Mercedes-Benz Classe S

Convergence.

Peu de voitures ne demandent aussi peu d’introduction. La Classe S est plus qu’une simple automobile, c’est un statut social, un statut diplomatique sans précédent. Malgré une concurrence toujours plus féroce l’ultra luxueuse berline allemande ne fléchit pas. Pour autant, afin de conserver et creuser son avance Mercedes se devait de remplacer sa W222 commercialisée depuis 2013, dont plus d’un demi-million d’exemplaires ont été écoulés.

Ainsi, la W223 naquit, plus ambitieuse, technologique et raffinée que jamais elle se doit de tracer les futures lignes directrices de la marque à l’étoile sur les 7 prochaines années. Mais que vaut-elle sur la route ? 

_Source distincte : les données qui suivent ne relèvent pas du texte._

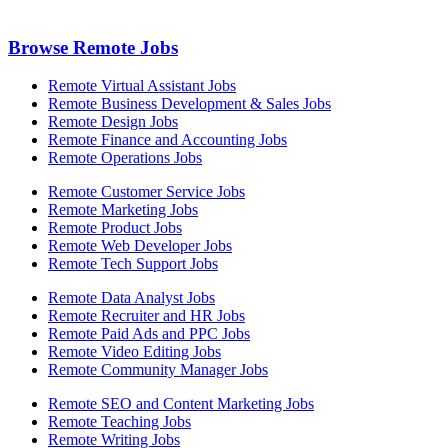
Browse Remote Jobs
Remote Virtual Assistant Jobs
Remote Business Development & Sales Jobs
Remote Design Jobs
Remote Finance and Accounting Jobs
Remote Operations Jobs
Remote Customer Service Jobs
Remote Marketing Jobs
Remote Product Jobs
Remote Web Developer Jobs
Remote Tech Support Jobs
Remote Data Analyst Jobs
Remote Recruiter and HR Jobs
Remote Paid Ads and PPC Jobs
Remote Video Editing Jobs
Remote Community Manager Jobs
Remote SEO and Content Marketing Jobs
Remote Teaching Jobs
Remote Writing Jobs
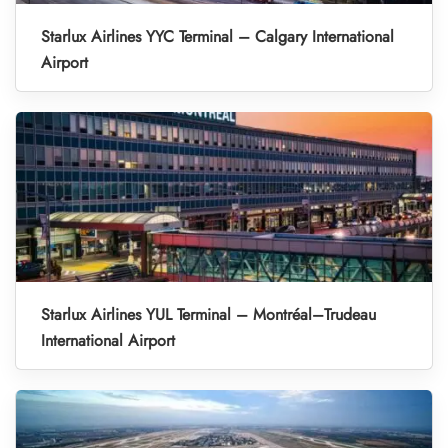
Starlux Airlines YYC Terminal – Calgary International
Airport
Starlux Airlines YUL Terminal – Montréal–Trudeau
International Airport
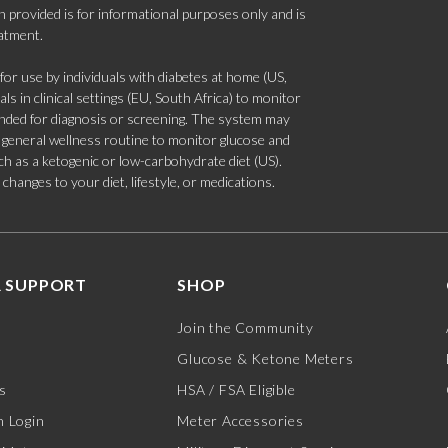
 provided is for informational purposes only and is
eatment.
 use by individuals with diabetes at home (US,
s in clinical settings (EU, South Africa) to monitor
tended for diagnosis or screening. The system may
 a general wellness routine to monitor glucose and
such as a ketogenic or low-carbohydrate diet (US).
hanges to your diet, lifestyle, or medications.
 SUPPORT
SHOP
Join the Community
Glucose & Ketone Meters
s
HSA / FSA Eligible
 Login
Meter Accessories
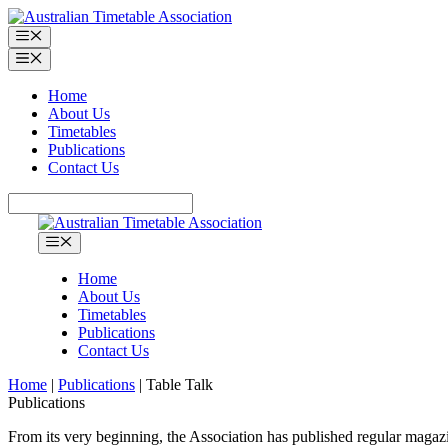
Skip
to
Menu
content
Menu
Home
About Us
Timetables
Publications
Contact Us
Search
Menu
Home
About Us
Timetables
Publications
Contact Us
Home
|
Publications
|
Table Talk
Publications
From its very beginning, the Association has published regular maga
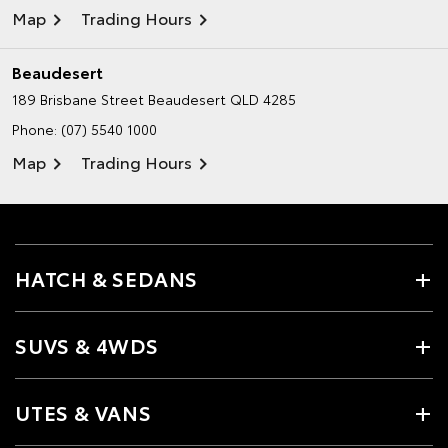
Map
Trading Hours
Beaudesert
189 Brisbane Street
Beaudesert QLD 4285
Phone:
(07) 5540 1000
Map
Trading Hours
HATCH & SEDANS
SUVS & 4WDS
UTES & VANS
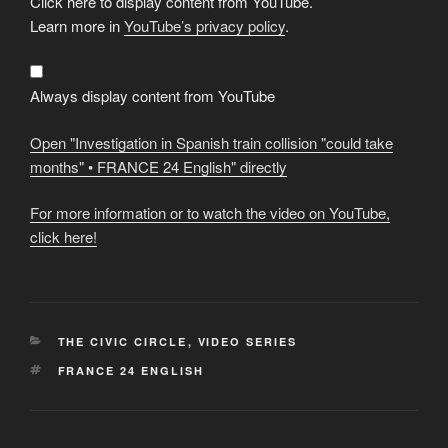
Click here to display content from YouTube.
"Investigation
in
Learn more in
YouTube’s privacy policy
.
Spanish
train
collision
"could
take
Always display content from YouTube
months"
•
FRANCE
Open "Investigation in Spanish train collision "could take
24
English"
months" • FRANCE 24 English" directly
from
YouTube
For more information or to watch the video on YouTube,
click here!
CATEGORIES
THE CIVIC CIRCLE
,
VIDEO SERIES
TAGS
FRANCE 24 ENGLISH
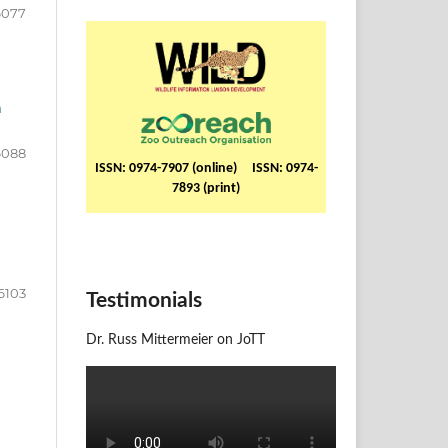
6077
a
6088
ISSN: 0974-7907 (online) ISSN: 0974-
7893 (print)
6103
Testimonials
Dr. Russ Mittermeier on JoTT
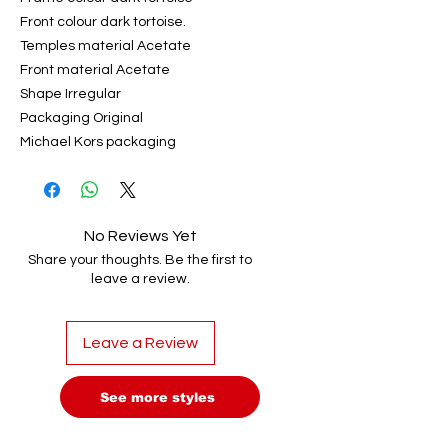
Front colour dark tortoise.
Temples material Acetate
Front material Acetate
Shape Irregular
Packaging Original
Michael Kors packaging
No Reviews Yet
Share your thoughts. Be the first to
leave a review.
Leave a Review
See more styles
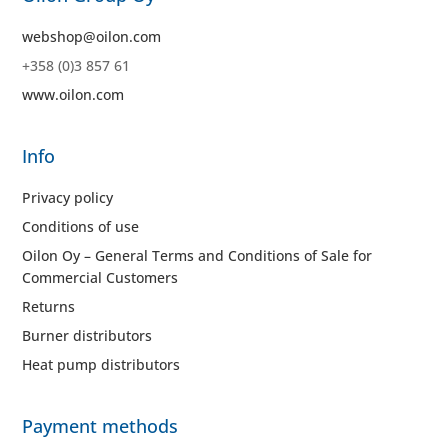
webshop@oilon.com
+358 (0)3 857 61
www.oilon.com
Info
Privacy policy
Conditions of use
Oilon Oy – General Terms and Conditions of Sale for
Commercial Customers
Returns
Burner distributors
Heat pump distributors
Payment methods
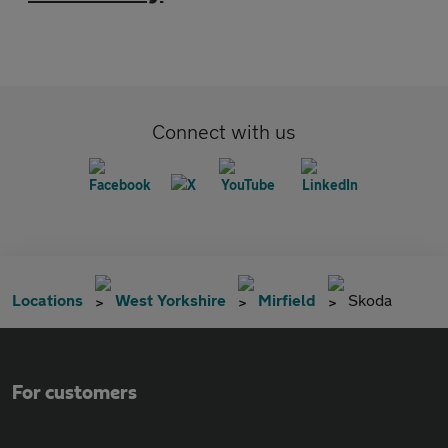
Connect with us
Locations
West Yorkshire
Mirfield
Skoda
For customers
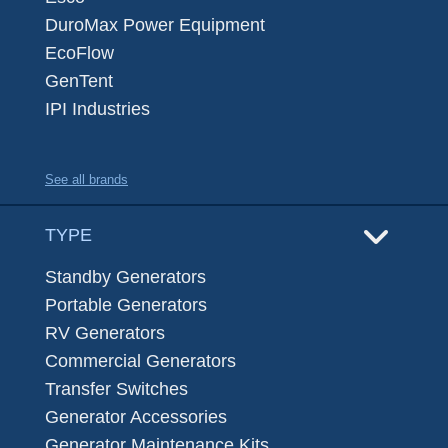
DuroMax Power Equipment
EcoFlow
GenTent
IPI Industries
See all brands
TYPE
Standby Generators
Portable Generators
RV Generators
Commercial Generators
Transfer Switches
Generator Accessories
Generator Maintenance Kits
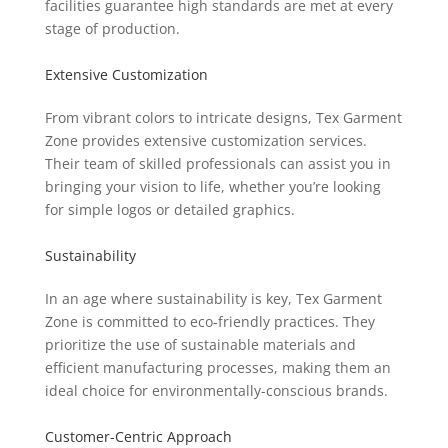
facilities guarantee high standards are met at every
stage of production.
Extensive Customization
From vibrant colors to intricate designs, Tex Garment
Zone provides extensive customization services.
Their team of skilled professionals can assist you in
bringing your vision to life, whether you’re looking
for simple logos or detailed graphics.
Sustainability
In an age where sustainability is key, Tex Garment
Zone is committed to eco-friendly practices. They
prioritize the use of sustainable materials and
efficient manufacturing processes, making them an
ideal choice for environmentally-conscious brands.
Customer-Centric Approach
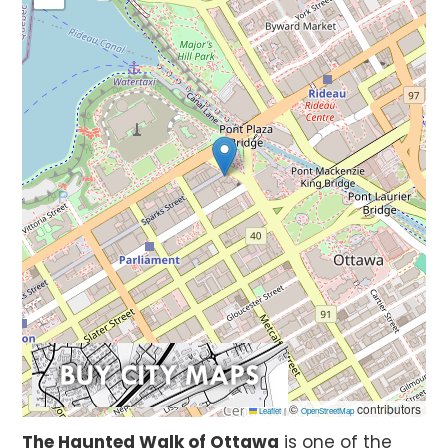
©
contributors
Leaflet
|
OpenStreetMap
The Haunted Walk of Ottawa
is one of the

On ne conduit plus, on survole la route et aucune turbulence ne vient perturber le voyage.

Discrétion assumée 

La version W223 de Classe S est plus discrète que ses ancêtres sur bien des points. Les optiques sont plus simples et plus petits, ils disposent pourtant des toutes dernières technologies souhaitables. Cette nouvelle version ne fait pas défaut aux traditions, l’étoile trône sur le capot et la calandre est béante et chromée. Le seul défaut sur cette face avant est l’intégration de la caméra qui semble avoir été pensée au dernier moment, ne recevant pas le même traitement que les radars qui, quant à eux, sont superbement intégrés.

Le profil fait de la résistance, il est très similaire à l’ancienne version. Nous noterons, évidemment des poignées de porte rabattables très ergonomiques à l’utilisation. Notre modèle d’essai reçoit des jantes forgées de 20 pouces polies qui donnent un aspect très luxueux à cette Classe S, se mariant bien avec l’encadrement en chrome des vitres. 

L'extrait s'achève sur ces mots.